Yeah! And I'm always in one.
You know, he has only one thing on his mind. His stomach. Maybe some dead meat will come flying by here! You never know.
Thanks! For nothing.
We do have some meat on our hands. If we offer Tripe and Viscera the meat we took from the throne room--
Here guys, I wonder if you'd like a little something to munch on.
Mmm, mm, mmm! good
Tripe, you forgot to share! Again...
Oh!?? *Belch*... I did? I'm so sorry.
Well now will you move out of the way?
I would, but I'm afraid he won't. And I don't go anywhere without him.
Brilliant. Well, trek back up and grab another one. This time we're going to drop the meat down that conveniently placed ramp.
(I'll be sure not to waste this one.)
Hey vulture! Try and catch this!
Hey Viscera, look at that! Fresh dead meat!
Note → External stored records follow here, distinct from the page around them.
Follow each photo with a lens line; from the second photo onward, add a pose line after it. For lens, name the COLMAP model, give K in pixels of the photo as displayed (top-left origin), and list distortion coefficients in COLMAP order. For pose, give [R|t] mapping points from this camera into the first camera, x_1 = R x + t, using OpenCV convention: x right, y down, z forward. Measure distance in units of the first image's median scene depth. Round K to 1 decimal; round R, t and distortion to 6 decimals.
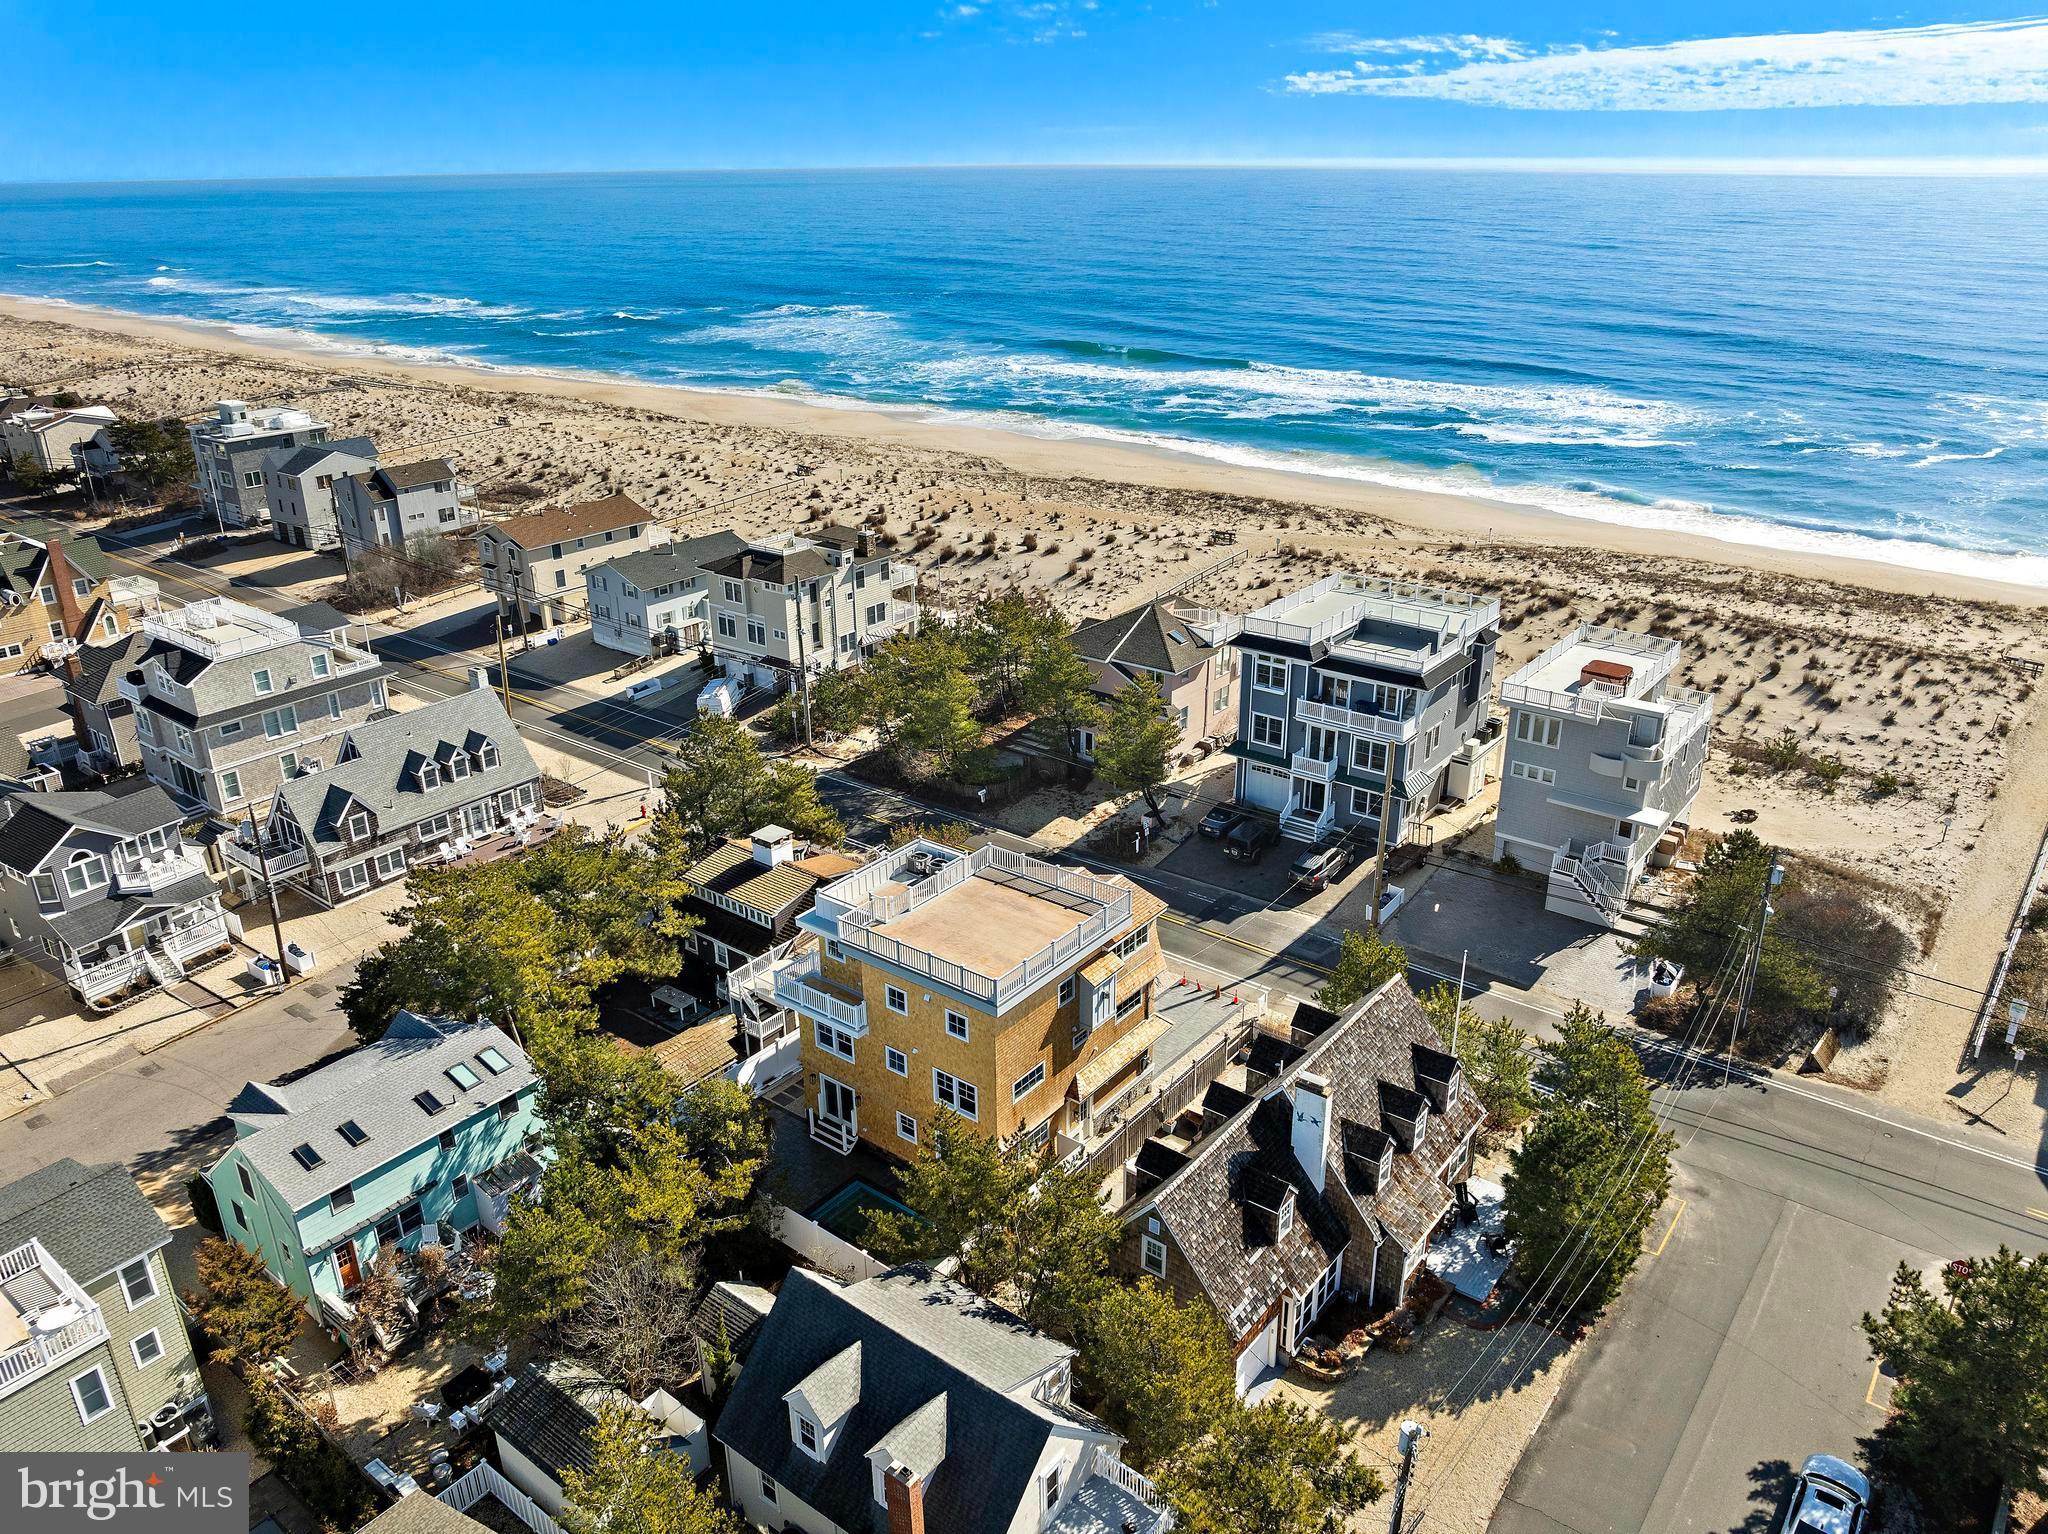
lens RADIAL K [[1458.1, 0, 1025.9], [0, 1458.1, 761.1], [0, 0, 1]] dist [-0.036962, -0.001171]
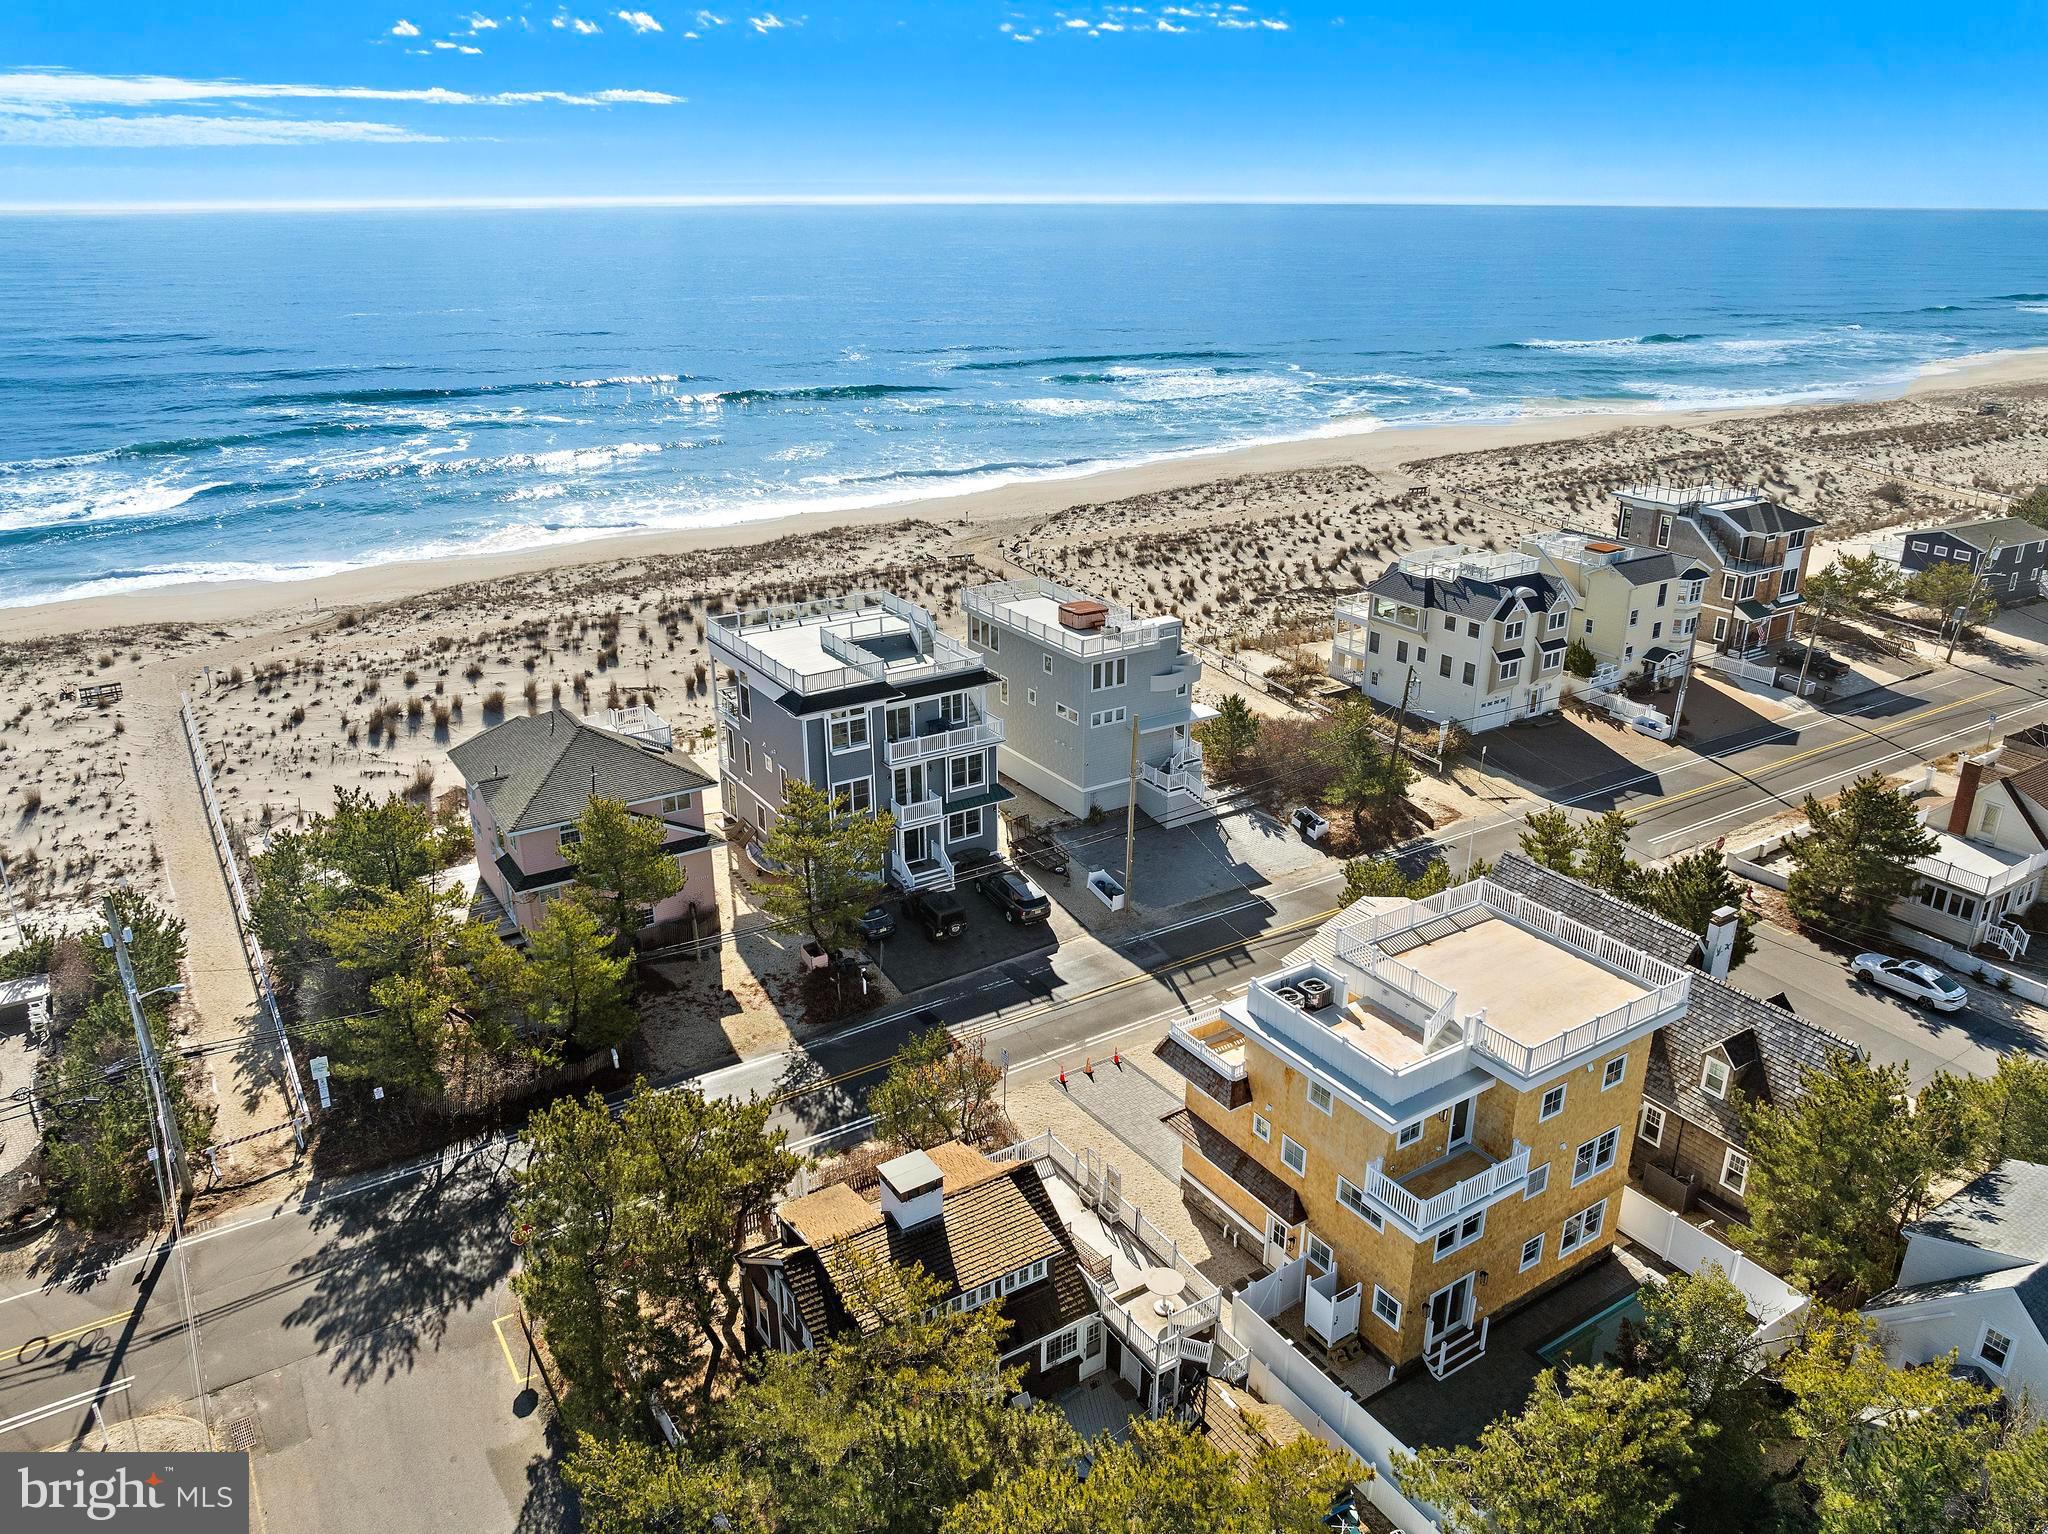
lens RADIAL K [[1459.2, 0, 1025.9], [0, 1459.2, 767.9], [0, 0, 1]] dist [-0.032755, -0.005774]
pose [[0.332289, -0.335857, 0.881353, -0.570988], [0.356941, 0.909730, 0.212096, -0.191570], [-0.873027, 0.244114, 0.422175, 0.599242]]
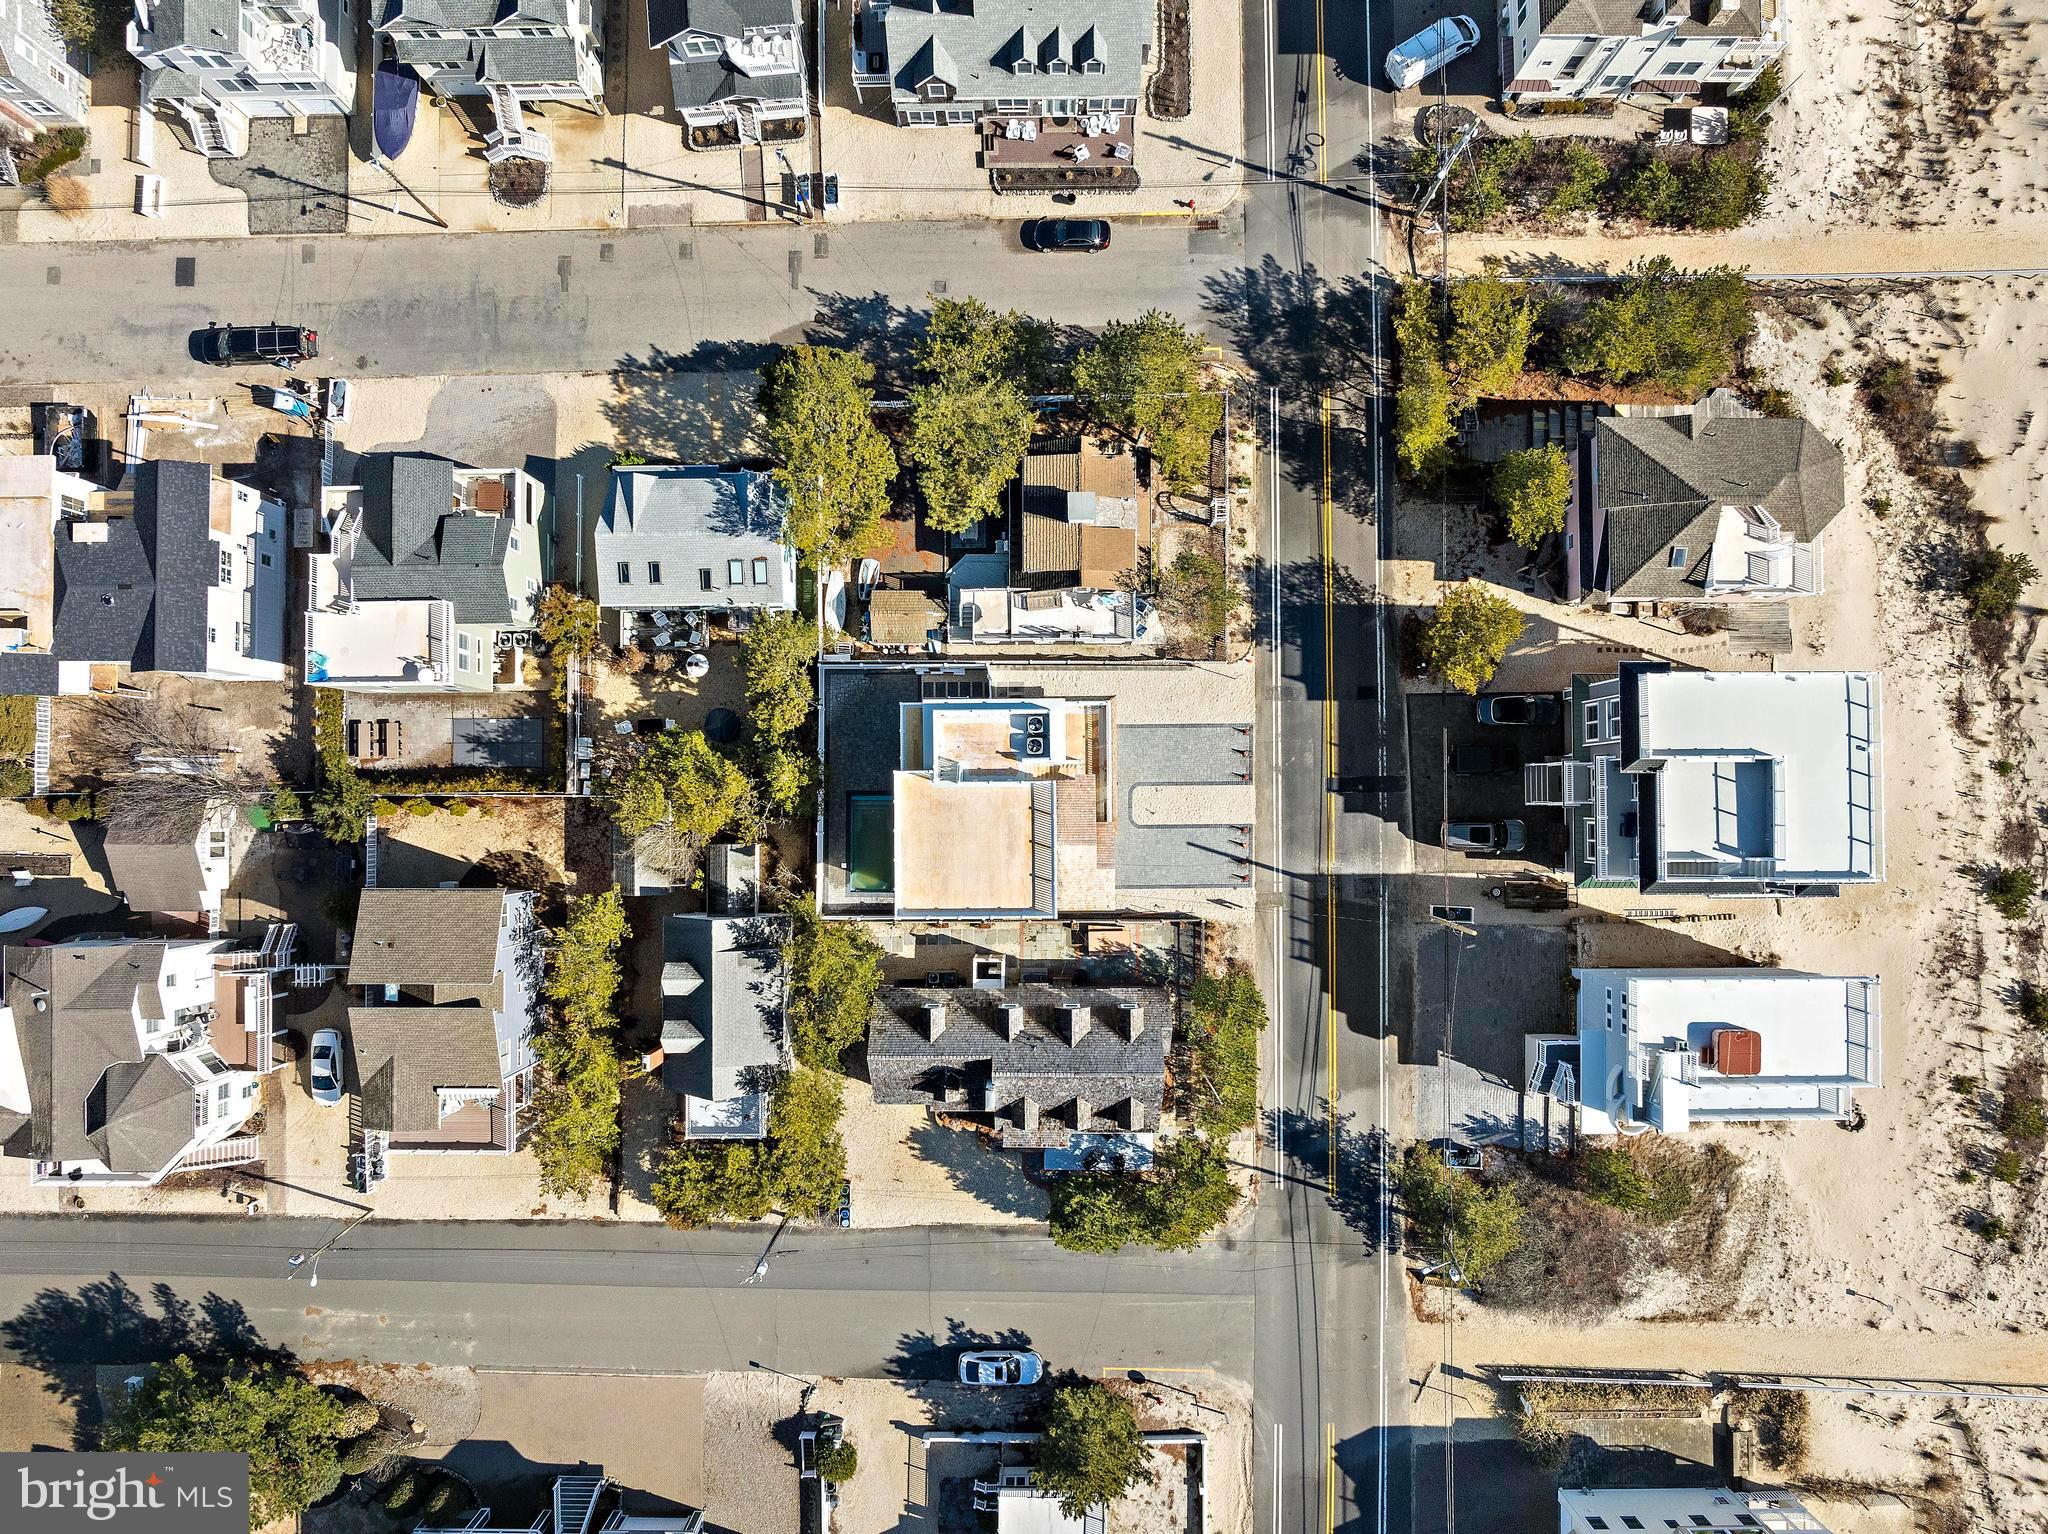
lens RADIAL K [[1526.7, 0, 1026.4], [0, 1526.7, 759.8], [0, 0, 1]] dist [-0.042390, 0.003014]
pose [[0.615418, 0.788000, -0.017783, -0.024357], [-0.301506, 0.256198, 0.918399, -0.871408], [0.728254, -0.559838, 0.395256, 0.357369]]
Flyin'! Let's go after it!
As always, I'm with you.
Cantcha hurry up a little? It's gettin' away from us.
For goodness sake, for once in your life can't you just stop and smell the rotting meat?
(What's that aside that little tree. Hmmm... If only I could make that tree grow...)
I know! Fertilizer! Let's drop a bunch of dragon poop on it!
(This should either make that tree grow or kill it completely.)
Ahh, adventure game logic.
Note: You can drop the dragon poop fertilizer on the tree before getting rid of the vultures. However, you cannot climb down it until they leave; they block both the tree route and the stairwell.
The phenocryst theme begins playing down here, so you know you're close to the exit. Only thing is, the puzzle appears to be missing a few pieces. The tiles we've been collecting fit nicely here. Make sure you drop one in the statue to test it out as it triggers a pick up for another tile elsewhere. If you don't test it out, you can't get the tile.
We'll come back here later, once we've got all the tiles. For now, let's head up that stairwell the vultures were blocking.
Oh, I think we can make it Boog!
There are two routes here: into the cave, or climb down the ledge. We'll go through the cave first.
Phew, Boogle, is that you? No wait, I think it's coming from up ahead. Uh oh, Boog! Skunks ahead.
Hey, skunks, are you there?
I'm here. Are you Max?
I'm here. Are you Sam? Hey, why do you ask?
Oh well, I was just wondering... Could I pass through your cave?
Well you could try.
Ha, yeah, come on, it's been a while since our last target practice.
Yeah, there's a chance we miss.
Please fellas, let me pass. I'm a stranger in a strange land.
You got that right.
Whaddaya think Sam?
Oh, I don't know why don't we put it up for a vote, Max?
Good idea Sam. Okay All those in favour of lettin' just any yahoo go wanderin' through our domicile, disruptin' our comfortable lifestyle and trackin' in horrible human odour, say "aye."
Yeah, and all those in favour of raisin tail and lettin' the juice flow where they may, say "nay."
Now let's see. That's one "aye," two "nays," and one uh, "meeneemee." The "nays" have it! Fire at will!
Will?? I thought he said his name was Torin.
Could I persuade you with a gift? A present? A peace offering? An appeasement?
There's nothing you could offer that would make us move.
Hmm. Well, we can try testing the skunks. Call their bluff, so to speak. If we try moving any further, though, Torin warns us off.
(There's no way I'm goin' in there. That nest smells terrible. Still, there is that opening back there in the distance--it must go somewhere.)
If we use that clothespin we swiped, we can get further into the cave, upping the game of smelly brinksmanship.
Boog! I've got it. I'll just put this clothespin on my nose. Then I wont be able to smell the skunks. Hang on Boog, I hope this is worth it.
Nope. We're done here, for now.
We've found our way into King Rupert's seraglio. It's no wonder that Di displays such an utter contempt for the man. Ah, well. Royal drama. The place is full of swag for Torin.
Down below we can see/hear the odalisques bathing. Despite the warning--
This ladder looks a little rickety, but I'm going to try it anyway.